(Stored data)
* * * * *

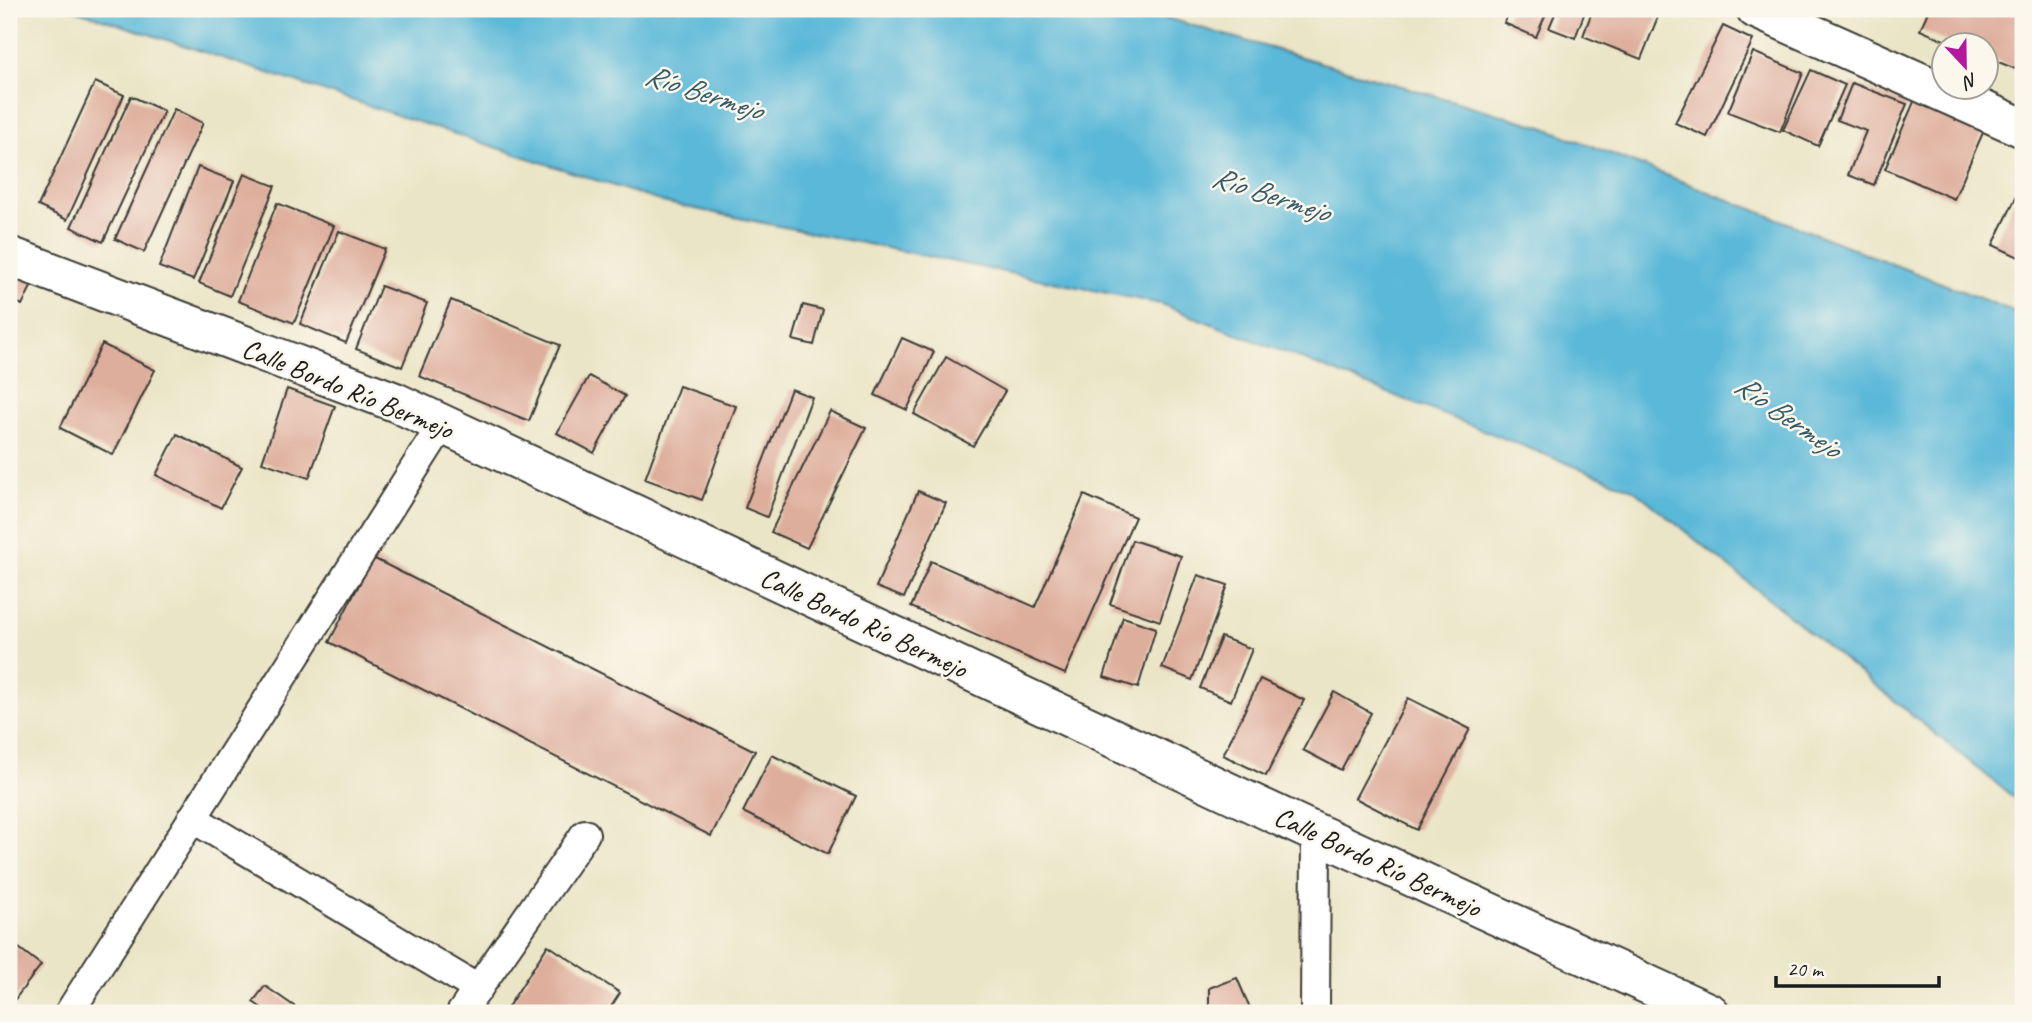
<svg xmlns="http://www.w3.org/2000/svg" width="2032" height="1022" font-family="Caveat,sans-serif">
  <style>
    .water { fill: #5ab8d8; stroke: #3b6a7a; stroke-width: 2 }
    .building { fill: #deae9c }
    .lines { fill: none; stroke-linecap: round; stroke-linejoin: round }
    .lane-casing { stroke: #3b3a36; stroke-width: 32 }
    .street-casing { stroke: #3b3a36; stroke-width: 42 }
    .lane { stroke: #fff; stroke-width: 28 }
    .street { stroke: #fff; stroke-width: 38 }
    .labels { text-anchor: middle; stroke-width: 5; stroke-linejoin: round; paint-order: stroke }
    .street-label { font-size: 28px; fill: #1c1c1c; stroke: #fbf7ec }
    .water-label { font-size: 30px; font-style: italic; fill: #355a67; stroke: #fbf7ec }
  </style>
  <rect width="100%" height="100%" fill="#fbf7ec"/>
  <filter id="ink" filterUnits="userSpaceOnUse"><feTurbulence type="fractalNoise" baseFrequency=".0143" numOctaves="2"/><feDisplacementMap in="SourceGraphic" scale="14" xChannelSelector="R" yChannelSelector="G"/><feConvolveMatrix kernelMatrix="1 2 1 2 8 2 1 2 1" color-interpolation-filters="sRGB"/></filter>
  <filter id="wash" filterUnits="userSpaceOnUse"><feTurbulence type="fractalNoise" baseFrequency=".00686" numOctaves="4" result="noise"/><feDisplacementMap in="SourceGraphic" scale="28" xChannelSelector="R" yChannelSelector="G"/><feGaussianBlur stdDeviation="1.57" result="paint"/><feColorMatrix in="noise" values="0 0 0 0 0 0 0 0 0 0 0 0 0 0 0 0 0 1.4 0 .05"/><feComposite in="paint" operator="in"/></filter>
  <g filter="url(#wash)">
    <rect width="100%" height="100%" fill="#ebe5c7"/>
    <polygon class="water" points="72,9 1136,9 1543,127 2023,315 2023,805 1633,489 1161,304 666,203"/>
    <g id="blocks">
      <g class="building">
        <polygon points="1510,9 1548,9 1536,37 1504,23"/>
        <polygon points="1557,9 1586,9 1575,38 1549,28"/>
        <polygon points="1593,9 1661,9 1641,59 1583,36"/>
        <polygon points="1929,9 2023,9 2023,72 1986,57 1986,46 1958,46 1920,30"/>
        <polygon points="1723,26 1753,40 1707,137 1675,123"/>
        <polygon points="1753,52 1803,73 1780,132 1728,112"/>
        <polygon points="1811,70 1845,85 1818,146 1783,130"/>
        <polygon points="95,82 124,95 67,220 38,206"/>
        <polygon points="1852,83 1907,104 1874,185 1848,175 1866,131 1837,120"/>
        <polygon points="131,96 164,111 103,242 71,227"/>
        <polygon points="1916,97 1985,128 1954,199 1885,169"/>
        <polygon points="174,109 203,123 144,252 115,239"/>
        <polygon points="198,167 234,181 193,280 159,267"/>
        <polygon points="244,174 275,186 230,296 199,283"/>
        <polygon points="2023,183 2023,259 1993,245"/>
        <polygon points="277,203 334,226 294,323 238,301"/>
        <polygon points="339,231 385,249 346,343 300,324"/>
        <polygon points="9,269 34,281 22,305 9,298"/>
        <polygon points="381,286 427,303 402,367 356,349"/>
        <polygon points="451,300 560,345 529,421 419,376"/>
        <polygon points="803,305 823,310 814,345 793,340"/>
        <polygon points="902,338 934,352 907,410 875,395"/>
        <polygon points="102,344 155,370 113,455 60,428"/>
        <polygon points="946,357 1005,391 973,446 914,414"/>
        <polygon points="589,376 625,396 594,453 557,433"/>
        <polygon points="679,386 736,406 702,500 645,479"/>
        <polygon points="287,389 335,406 309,478 262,462"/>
        <polygon points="791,389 812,397 767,517 745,508"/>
        <polygon points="830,411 866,428 807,548 771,532"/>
        <polygon points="177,434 242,467 221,508 156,475"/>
        <polygon points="918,491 946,503 904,598 876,587"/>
        <polygon points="1084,495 1135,517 1065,674 911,607 931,561 1035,607"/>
        <polygon points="1132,540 1181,556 1160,621 1110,604"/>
        <polygon points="373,558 755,751 711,836 329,642"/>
        <polygon points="1198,575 1228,585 1192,680 1162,668"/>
        <polygon points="1123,617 1156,628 1138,688 1104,677"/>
        <polygon points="1221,637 1252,649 1231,701 1200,688"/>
        <polygon points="1260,679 1304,700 1266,776 1223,755"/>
        <polygon points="1334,692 1371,713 1341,770 1303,750"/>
        <polygon points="1408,698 1470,729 1417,830 1355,798"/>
        <polygon points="772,755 856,796 828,854 743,812"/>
        <polygon points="15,945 41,965 9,1007 9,952"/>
        <polygon points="548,945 620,993 607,1013 504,1013"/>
        <polygon points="1237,978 1252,1013 1220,1013 1209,1010 1209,988"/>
        <polygon points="265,986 304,1013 269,1013 253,1002"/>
      </g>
    </g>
  </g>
  <g filter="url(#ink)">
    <use href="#blocks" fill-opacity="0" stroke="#3b3a36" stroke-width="2"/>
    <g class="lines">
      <defs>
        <g id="lane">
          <polyline points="192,818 478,989"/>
          <polyline points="69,1013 442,425"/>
          <polyline points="461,1013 585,834"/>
          <polyline points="1315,1013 1316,833"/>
        </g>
        <g id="street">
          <polyline points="1756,9 2023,128"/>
          <polyline points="9,256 395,402 1316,833 1710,1013"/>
        </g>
      </defs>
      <use href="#lane" class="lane-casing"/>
      <use href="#street" class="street-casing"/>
      <use href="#lane" class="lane"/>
      <use href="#street" class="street"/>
    </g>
  </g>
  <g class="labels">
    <g class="street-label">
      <text transform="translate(348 388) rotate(22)" y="10">Calle Bordo Río Bermejo</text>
      <text transform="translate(864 622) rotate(25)" y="10">Calle Bordo Río Bermejo</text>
      <text transform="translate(1378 861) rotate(25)" y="10">Calle Bordo Río Bermejo</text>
    </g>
    <g class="water-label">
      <text transform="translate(704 92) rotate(18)" y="10">Río Bermejo</text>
      <text transform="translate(1271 194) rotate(18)" y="10">Río Bermejo</text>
      <text transform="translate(1788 416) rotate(35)" y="10">Río Bermejo</text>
    </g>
  </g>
  <rect width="2032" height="1022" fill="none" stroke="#fbf7ec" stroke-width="35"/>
  <g transform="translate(1965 66) rotate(158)"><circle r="33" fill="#fbf7ec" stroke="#a29f99" stroke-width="2"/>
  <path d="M0-5L12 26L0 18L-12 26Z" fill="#b5179e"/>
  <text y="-10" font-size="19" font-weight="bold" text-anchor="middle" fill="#1c1c1c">N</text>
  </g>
  <path d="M1776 976v10h163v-10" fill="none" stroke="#1c1c1c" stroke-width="3.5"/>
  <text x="1787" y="976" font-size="21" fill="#1c1c1c" stroke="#fbf7ec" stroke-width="5" paint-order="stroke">20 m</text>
</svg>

* * * * *

Work request:
All of the records above are to be copied exactly, minus the pictures.

Answer for this exercise:
<svg xmlns="http://www.w3.org/2000/svg" width="2032" height="1022" font-family="Caveat,sans-serif">
  <style>
    .water { fill: #5ab8d8; stroke: #3b6a7a; stroke-width: 2 }
    .building { fill: #deae9c }
    .lines { fill: none; stroke-linecap: round; stroke-linejoin: round }
    .lane-casing { stroke: #3b3a36; stroke-width: 32 }
    .street-casing { stroke: #3b3a36; stroke-width: 42 }
    .lane { stroke: #fff; stroke-width: 28 }
    .street { stroke: #fff; stroke-width: 38 }
    .labels { text-anchor: middle; stroke-width: 5; stroke-linejoin: round; paint-order: stroke }
    .street-label { font-size: 28px; fill: #1c1c1c; stroke: #fbf7ec }
    .water-label { font-size: 30px; font-style: italic; fill: #355a67; stroke: #fbf7ec }
  </style>
  <rect width="100%" height="100%" fill="#fbf7ec"/>
  <filter id="ink" filterUnits="userSpaceOnUse"><feTurbulence type="fractalNoise" baseFrequency=".0143" numOctaves="2"/><feDisplacementMap in="SourceGraphic" scale="14" xChannelSelector="R" yChannelSelector="G"/><feConvolveMatrix kernelMatrix="1 2 1 2 8 2 1 2 1" color-interpolation-filters="sRGB"/></filter>
  <filter id="wash" filterUnits="userSpaceOnUse"><feTurbulence type="fractalNoise" baseFrequency=".00686" numOctaves="4" result="noise"/><feDisplacementMap in="SourceGraphic" scale="28" xChannelSelector="R" yChannelSelector="G"/><feGaussianBlur stdDeviation="1.57" result="paint"/><feColorMatrix in="noise" values="0 0 0 0 0 0 0 0 0 0 0 0 0 0 0 0 0 1.4 0 .05"/><feComposite in="paint" operator="in"/></filter>
  <g filter="url(#wash)">
    <rect width="100%" height="100%" fill="#ebe5c7"/>
    <polygon class="water" points="72,9 1136,9 1543,127 2023,315 2023,805 1633,489 1161,304 666,203"/>
    <g id="blocks">
      <g class="building">
        <polygon points="1510,9 1548,9 1536,37 1504,23"/>
        <polygon points="1557,9 1586,9 1575,38 1549,28"/>
        <polygon points="1593,9 1661,9 1641,59 1583,36"/>
        <polygon points="1929,9 2023,9 2023,72 1986,57 1986,46 1958,46 1920,30"/>
        <polygon points="1723,26 1753,40 1707,137 1675,123"/>
        <polygon points="1753,52 1803,73 1780,132 1728,112"/>
        <polygon points="1811,70 1845,85 1818,146 1783,130"/>
        <polygon points="95,82 124,95 67,220 38,206"/>
        <polygon points="1852,83 1907,104 1874,185 1848,175 1866,131 1837,120"/>
        <polygon points="131,96 164,111 103,242 71,227"/>
        <polygon points="1916,97 1985,128 1954,199 1885,169"/>
        <polygon points="174,109 203,123 144,252 115,239"/>
        <polygon points="198,167 234,181 193,280 159,267"/>
        <polygon points="244,174 275,186 230,296 199,283"/>
        <polygon points="2023,183 2023,259 1993,245"/>
        <polygon points="277,203 334,226 294,323 238,301"/>
        <polygon points="339,231 385,249 346,343 300,324"/>
        <polygon points="9,269 34,281 22,305 9,298"/>
        <polygon points="381,286 427,303 402,367 356,349"/>
        <polygon points="451,300 560,345 529,421 419,376"/>
        <polygon points="803,305 823,310 814,345 793,340"/>
        <polygon points="902,338 934,352 907,410 875,395"/>
        <polygon points="102,344 155,370 113,455 60,428"/>
        <polygon points="946,357 1005,391 973,446 914,414"/>
        <polygon points="589,376 625,396 594,453 557,433"/>
        <polygon points="679,386 736,406 702,500 645,479"/>
        <polygon points="287,389 335,406 309,478 262,462"/>
        <polygon points="791,389 812,397 767,517 745,508"/>
        <polygon points="830,411 866,428 807,548 771,532"/>
        <polygon points="177,434 242,467 221,508 156,475"/>
        <polygon points="918,491 946,503 904,598 876,587"/>
        <polygon points="1084,495 1135,517 1065,674 911,607 931,561 1035,607"/>
        <polygon points="1132,540 1181,556 1160,621 1110,604"/>
        <polygon points="373,558 755,751 711,836 329,642"/>
        <polygon points="1198,575 1228,585 1192,680 1162,668"/>
        <polygon points="1123,617 1156,628 1138,688 1104,677"/>
        <polygon points="1221,637 1252,649 1231,701 1200,688"/>
        <polygon points="1260,679 1304,700 1266,776 1223,755"/>
        <polygon points="1334,692 1371,713 1341,770 1303,750"/>
        <polygon points="1408,698 1470,729 1417,830 1355,798"/>
        <polygon points="772,755 856,796 828,854 743,812"/>
        <polygon points="15,945 41,965 9,1007 9,952"/>
        <polygon points="548,945 620,993 607,1013 504,1013"/>
        <polygon points="1237,978 1252,1013 1220,1013 1209,1010 1209,988"/>
        <polygon points="265,986 304,1013 269,1013 253,1002"/>
      </g>
    </g>
  </g>
  <g filter="url(#ink)">
    <use href="#blocks" fill-opacity="0" stroke="#3b3a36" stroke-width="2"/>
    <g class="lines">
      <defs>
        <g id="lane">
          <polyline points="192,818 478,989"/>
          <polyline points="69,1013 442,425"/>
          <polyline points="461,1013 585,834"/>
          <polyline points="1315,1013 1316,833"/>
        </g>
        <g id="street">
          <polyline points="1756,9 2023,128"/>
          <polyline points="9,256 395,402 1316,833 1710,1013"/>
        </g>
      </defs>
      <use href="#lane" class="lane-casing"/>
      <use href="#street" class="street-casing"/>
      <use href="#lane" class="lane"/>
      <use href="#street" class="street"/>
    </g>
  </g>
  <g class="labels">
    <g class="street-label">
      <text transform="translate(348 388) rotate(22)" y="10">Calle Bordo Río Bermejo</text>
      <text transform="translate(864 622) rotate(25)" y="10">Calle Bordo Río Bermejo</text>
      <text transform="translate(1378 861) rotate(25)" y="10">Calle Bordo Río Bermejo</text>
    </g>
    <g class="water-label">
      <text transform="translate(704 92) rotate(18)" y="10">Río Bermejo</text>
      <text transform="translate(1271 194) rotate(18)" y="10">Río Bermejo</text>
      <text transform="translate(1788 416) rotate(35)" y="10">Río Bermejo</text>
    </g>
  </g>
  <rect width="2032" height="1022" fill="none" stroke="#fbf7ec" stroke-width="35"/>
  <g transform="translate(1965 66) rotate(158)"><circle r="33" fill="#fbf7ec" stroke="#a29f99" stroke-width="2"/>
  <path d="M0-5L12 26L0 18L-12 26Z" fill="#b5179e"/>
  <text y="-10" font-size="19" font-weight="bold" text-anchor="middle" fill="#1c1c1c">N</text>
  </g>
  <path d="M1776 976v10h163v-10" fill="none" stroke="#1c1c1c" stroke-width="3.5"/>
  <text x="1787" y="976" font-size="21" fill="#1c1c1c" stroke="#fbf7ec" stroke-width="5" paint-order="stroke">20 m</text>
</svg>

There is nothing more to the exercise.